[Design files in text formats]
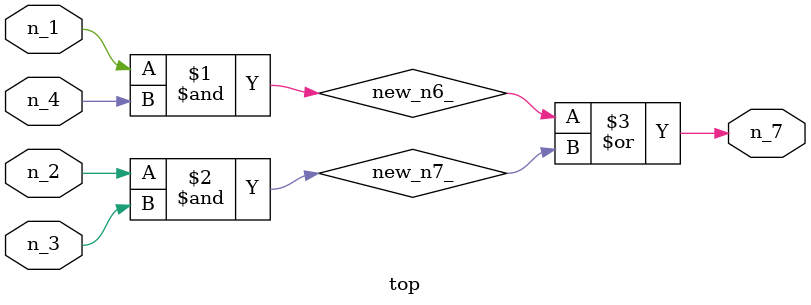
<source format=v>

module top ( 
    n_1, n_2, n_3, n_4,
    n_7  );
  input  n_1, n_2, n_3, n_4;
  output n_7;
  wire new_n6_, new_n7_;
  assign new_n6_ = n_1 & n_4;
  assign new_n7_ = n_2 & n_3;
  assign n_7 = new_n6_ | new_n7_;
endmodule



</source>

Task prompt = Without including any picture, print all of the entries above exactly.

Solution to this exercise =
<source format=v>

module top ( 
    n_1, n_2, n_3, n_4,
    n_7  );
  input  n_1, n_2, n_3, n_4;
  output n_7;
  wire new_n6_, new_n7_;
  assign new_n6_ = n_1 & n_4;
  assign new_n7_ = n_2 & n_3;
  assign n_7 = new_n6_ | new_n7_;
endmodule



</source>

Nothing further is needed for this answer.